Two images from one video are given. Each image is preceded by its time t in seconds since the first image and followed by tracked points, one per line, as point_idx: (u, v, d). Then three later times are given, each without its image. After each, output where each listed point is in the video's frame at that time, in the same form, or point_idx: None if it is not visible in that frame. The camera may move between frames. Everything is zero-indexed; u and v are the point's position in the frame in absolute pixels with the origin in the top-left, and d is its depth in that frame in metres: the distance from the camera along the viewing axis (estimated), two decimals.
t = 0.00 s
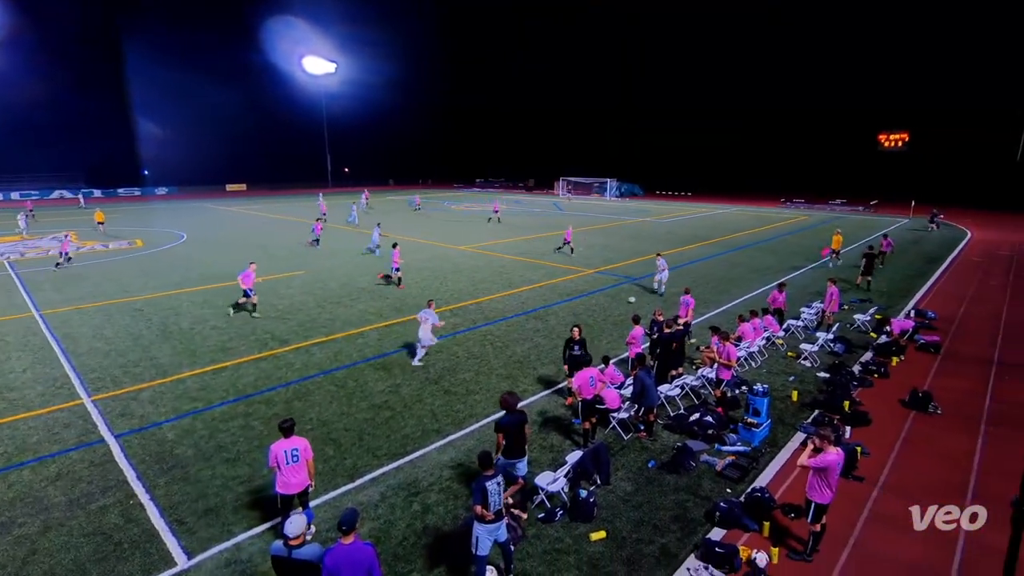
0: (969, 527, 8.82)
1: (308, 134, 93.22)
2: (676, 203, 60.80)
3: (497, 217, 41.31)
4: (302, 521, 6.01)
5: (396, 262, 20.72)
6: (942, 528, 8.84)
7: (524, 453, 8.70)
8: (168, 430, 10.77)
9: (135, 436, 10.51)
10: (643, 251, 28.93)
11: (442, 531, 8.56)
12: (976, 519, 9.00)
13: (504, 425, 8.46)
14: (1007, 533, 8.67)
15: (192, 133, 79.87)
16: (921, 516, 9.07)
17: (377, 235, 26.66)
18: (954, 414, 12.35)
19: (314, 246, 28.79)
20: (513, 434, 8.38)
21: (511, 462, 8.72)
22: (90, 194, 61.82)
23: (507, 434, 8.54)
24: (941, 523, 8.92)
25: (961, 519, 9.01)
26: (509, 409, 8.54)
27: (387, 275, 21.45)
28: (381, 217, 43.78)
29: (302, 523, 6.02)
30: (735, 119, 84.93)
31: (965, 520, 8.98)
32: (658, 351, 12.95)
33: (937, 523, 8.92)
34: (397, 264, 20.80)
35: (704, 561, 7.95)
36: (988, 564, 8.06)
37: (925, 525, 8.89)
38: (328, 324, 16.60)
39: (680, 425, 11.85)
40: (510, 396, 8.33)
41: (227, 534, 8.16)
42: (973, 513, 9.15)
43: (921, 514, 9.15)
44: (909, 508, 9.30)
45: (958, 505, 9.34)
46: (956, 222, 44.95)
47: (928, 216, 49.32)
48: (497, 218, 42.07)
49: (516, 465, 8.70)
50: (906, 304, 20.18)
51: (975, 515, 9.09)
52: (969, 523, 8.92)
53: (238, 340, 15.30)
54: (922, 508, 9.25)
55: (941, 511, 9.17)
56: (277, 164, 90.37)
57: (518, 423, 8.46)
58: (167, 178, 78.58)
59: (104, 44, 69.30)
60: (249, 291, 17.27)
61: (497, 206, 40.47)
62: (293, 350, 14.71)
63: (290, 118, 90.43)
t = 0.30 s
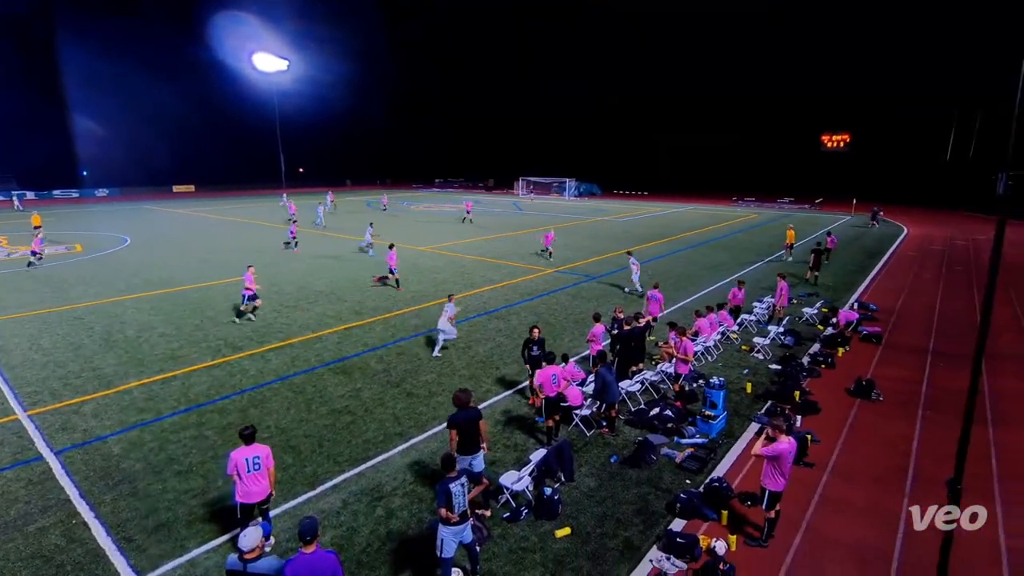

==========

Print, exactly and only, the lines running from the line with "44: (909, 508, 9.30)" through the last line of the data, including both. Skip any picture.

44: (909, 508, 9.30)
45: (958, 505, 9.34)
46: (956, 222, 44.95)
47: (928, 216, 49.32)
48: (497, 218, 42.07)
49: (516, 465, 8.70)
50: (906, 304, 20.18)
51: (975, 515, 9.09)
52: (969, 523, 8.92)
53: (238, 340, 15.30)
54: (922, 508, 9.25)
55: (941, 511, 9.17)
56: (277, 164, 90.37)
57: (518, 423, 8.46)
58: (167, 178, 78.58)
59: (104, 44, 69.30)
60: (249, 291, 17.27)
61: (497, 206, 40.47)
62: (293, 350, 14.71)
63: (290, 118, 90.43)
t = 0.30 s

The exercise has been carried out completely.